● ASSIGNMENT: Only the lines below starting at the one that contains "index pip: (106, 112)" and ending at the one that contains "pinky pip: (105, 173)" are to be reproduced, exactly and with both ends kept.

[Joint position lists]
--------------------------------
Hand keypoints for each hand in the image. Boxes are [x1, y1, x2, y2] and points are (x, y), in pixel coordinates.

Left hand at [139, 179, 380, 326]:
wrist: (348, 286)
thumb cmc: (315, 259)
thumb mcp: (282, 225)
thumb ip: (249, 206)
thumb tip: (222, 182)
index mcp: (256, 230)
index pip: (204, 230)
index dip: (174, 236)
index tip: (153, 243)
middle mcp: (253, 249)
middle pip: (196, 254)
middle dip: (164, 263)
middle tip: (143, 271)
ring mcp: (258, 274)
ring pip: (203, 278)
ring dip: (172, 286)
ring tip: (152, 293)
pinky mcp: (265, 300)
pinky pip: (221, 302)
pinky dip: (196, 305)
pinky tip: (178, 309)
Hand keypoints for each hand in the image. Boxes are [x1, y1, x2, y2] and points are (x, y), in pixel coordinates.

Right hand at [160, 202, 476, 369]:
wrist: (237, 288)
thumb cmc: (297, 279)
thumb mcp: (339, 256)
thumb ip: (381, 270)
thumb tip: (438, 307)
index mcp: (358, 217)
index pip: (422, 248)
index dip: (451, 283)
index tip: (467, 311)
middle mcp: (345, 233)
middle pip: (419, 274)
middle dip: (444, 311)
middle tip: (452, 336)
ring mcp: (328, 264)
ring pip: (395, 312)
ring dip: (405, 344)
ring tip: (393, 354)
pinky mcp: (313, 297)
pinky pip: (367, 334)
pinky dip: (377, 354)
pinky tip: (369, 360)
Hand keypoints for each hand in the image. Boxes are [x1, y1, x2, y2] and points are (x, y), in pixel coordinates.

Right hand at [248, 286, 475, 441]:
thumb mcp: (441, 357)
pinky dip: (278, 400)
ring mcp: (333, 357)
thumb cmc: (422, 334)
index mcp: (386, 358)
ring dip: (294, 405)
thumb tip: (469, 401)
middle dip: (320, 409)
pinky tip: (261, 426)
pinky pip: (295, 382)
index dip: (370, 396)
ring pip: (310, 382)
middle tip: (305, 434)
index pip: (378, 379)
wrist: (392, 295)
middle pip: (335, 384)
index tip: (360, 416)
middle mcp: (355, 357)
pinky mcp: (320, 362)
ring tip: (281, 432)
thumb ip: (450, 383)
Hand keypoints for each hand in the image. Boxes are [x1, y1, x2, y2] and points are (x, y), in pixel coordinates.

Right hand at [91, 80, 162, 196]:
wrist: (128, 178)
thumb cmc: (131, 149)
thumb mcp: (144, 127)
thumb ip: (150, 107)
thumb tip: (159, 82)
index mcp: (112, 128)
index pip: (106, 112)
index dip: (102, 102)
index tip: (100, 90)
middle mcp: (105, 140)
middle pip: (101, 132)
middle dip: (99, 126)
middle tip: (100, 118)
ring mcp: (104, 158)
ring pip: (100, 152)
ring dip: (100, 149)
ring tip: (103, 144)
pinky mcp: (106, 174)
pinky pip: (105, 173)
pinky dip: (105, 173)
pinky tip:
--------------------------------
● RESPONSE:
index pip: (106, 112)
index dip: (102, 102)
index tip: (100, 90)
middle mcp: (105, 140)
middle pip: (101, 132)
middle dip: (99, 126)
middle tip: (100, 118)
ring mcp: (104, 158)
ring pip: (100, 152)
ring dip: (100, 149)
ring tip: (103, 144)
pinky mcp: (106, 174)
pinky pip: (105, 173)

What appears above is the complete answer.